## Page extract:

Visioneers to Spend 3 Days in OKC and Fort Worth
By Jerry Siebenmark, The Wichita Eagle, Kan.
Aug. 7–A group of 50 business, government and civic leaders will be learning next week how two regional cities improved their downtowns and have benefited economically from it.
The three-day trip sponsored by Visioneering Wichita and the Wichita Metro Chamber of Commerce will take them to Oklahoma City and Fort Worth beginning Wednesday.
Suzie Ahlstrand, the chamber’s vice president of community advancement who will be leading the group, said most of the visit will focus on those cities’ downtown infrastructure projects and how they boosted their “curb appeal.”
The group, consisting of leaders from industries such as construction, health care, banking and aviation, will meet with a variety of downtown developers and city and business leaders in Oklahoma City and Fort Worth.
In Oklahoma City they will visit Bricktown and the Ford Center, and learn how a sales tax increase to redevelop downtown led to a $3 billion investment in the area from the private sector.
In Fort Worth, the Wichita group will hear about efforts to improve and take advantage of the Trinity River downtown as well as other downtown development efforts.
“We’ll look at how intergovernmental cooperation has allowed two communities to construct some iconic projects and turn those projects into economic development activity that has had a huge economic impact,” said Harvey Sorensen, Wichita chamber chairman and a lawyer at Foulston Siefkin.
Sorensen said these trips — this is the third one — do more than provide learning opportunities.
They also result in action back home.
For instance, Visioneers who went to Jacksonville, Fla., decided to broaden an area plan for “asset mapping” — a system to identify public and private work force training programs and the skills area employers need in workers.
That effort was “very much a success,” said Keith Lawing, executive director of the Workforce Alliance of South Central Kansas. “We’re starting to see some initial results.”
Local health care leaders also were able to highlight their cause for more state funding of graduate medical education at the University of Kansas School of Medicine-Wichita.
A large contingent of health care leaders from Wichita attended last year’s city-to-city visit to Jacksonville, Fla.
One of the stops was at the University of Florida College of Medicine-Jacksonville. There, Wichita Visioneers were able to see the community’s relationship with its medical school, and how the community was benefiting from research at the school.
More health care leaders were able to talk with local business leaders about their need for additional funding of doctor training, said Ed Dismuke, the Wichita medical school’s dean.
The school was successful in getting more funding in the last legislative session.
“It was very fruitful for us,” Dismuke said of the Visioneering trip to Jacksonville. “It was sort of an irreplaceable opportunity.”
Sometimes, said Wichita State University President Don Beggs, the benefits are not so tangible.
He said on Visioneering’s first trip, to Richmond, Va., he learned that a lot of leaders in the community were not aware of all the research activities at the university.
“We hadn’t done a good job communicating to them what we do here,” Beggs said.
Likewise, Beggs got the chance to meet some young up-and-coming business leaders he might not have met otherwise in Wichita.
“I got to know them better, and you can do that when you’re out of your element,” he said.

## Exercise data:
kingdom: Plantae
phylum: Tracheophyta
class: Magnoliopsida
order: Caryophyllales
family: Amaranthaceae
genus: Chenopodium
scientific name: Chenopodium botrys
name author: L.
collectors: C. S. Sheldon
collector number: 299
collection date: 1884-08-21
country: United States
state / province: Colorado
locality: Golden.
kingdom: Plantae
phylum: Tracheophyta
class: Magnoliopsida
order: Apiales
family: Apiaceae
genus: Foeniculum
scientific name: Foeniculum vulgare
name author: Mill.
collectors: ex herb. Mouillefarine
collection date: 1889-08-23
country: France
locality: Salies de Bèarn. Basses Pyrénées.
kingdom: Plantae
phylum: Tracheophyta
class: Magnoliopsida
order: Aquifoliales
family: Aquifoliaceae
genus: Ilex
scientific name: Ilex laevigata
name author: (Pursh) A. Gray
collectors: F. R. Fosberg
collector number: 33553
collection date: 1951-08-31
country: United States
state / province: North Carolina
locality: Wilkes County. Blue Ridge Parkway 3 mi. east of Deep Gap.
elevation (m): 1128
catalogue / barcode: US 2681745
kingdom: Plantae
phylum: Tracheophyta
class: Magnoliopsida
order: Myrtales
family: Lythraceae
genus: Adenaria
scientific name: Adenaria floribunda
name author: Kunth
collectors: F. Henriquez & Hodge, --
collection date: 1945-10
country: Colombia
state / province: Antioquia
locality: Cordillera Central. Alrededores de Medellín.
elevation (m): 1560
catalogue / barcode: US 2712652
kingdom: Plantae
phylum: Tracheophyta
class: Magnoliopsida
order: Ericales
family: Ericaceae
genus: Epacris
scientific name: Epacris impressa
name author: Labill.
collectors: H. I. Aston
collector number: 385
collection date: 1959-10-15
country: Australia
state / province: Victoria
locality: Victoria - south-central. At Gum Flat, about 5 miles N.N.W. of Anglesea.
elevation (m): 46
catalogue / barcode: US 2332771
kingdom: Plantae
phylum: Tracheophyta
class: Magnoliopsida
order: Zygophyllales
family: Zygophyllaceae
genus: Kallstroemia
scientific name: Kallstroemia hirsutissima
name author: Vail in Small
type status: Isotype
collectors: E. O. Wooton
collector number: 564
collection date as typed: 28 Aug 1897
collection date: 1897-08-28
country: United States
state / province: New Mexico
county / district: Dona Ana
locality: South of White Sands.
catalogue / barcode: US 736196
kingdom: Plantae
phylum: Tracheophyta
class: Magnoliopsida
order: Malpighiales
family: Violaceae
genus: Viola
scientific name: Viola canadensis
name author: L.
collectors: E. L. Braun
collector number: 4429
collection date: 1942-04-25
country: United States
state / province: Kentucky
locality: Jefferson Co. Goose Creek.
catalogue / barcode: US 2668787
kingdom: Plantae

## Problem statement:
Answer these questions from the article about the Wichita leaders' trip to Oklahoma City and Fort Worth.
(a) How many business, government and civic leaders are in the group making the trip?
(b) How much private-sector investment followed the sales tax increase to redevelop downtown Oklahoma City?
(c) To which city did Visioneering make its first trip?

## Problem solution:
(a) 50
(b) $3 billion
(c) Richmond, Va.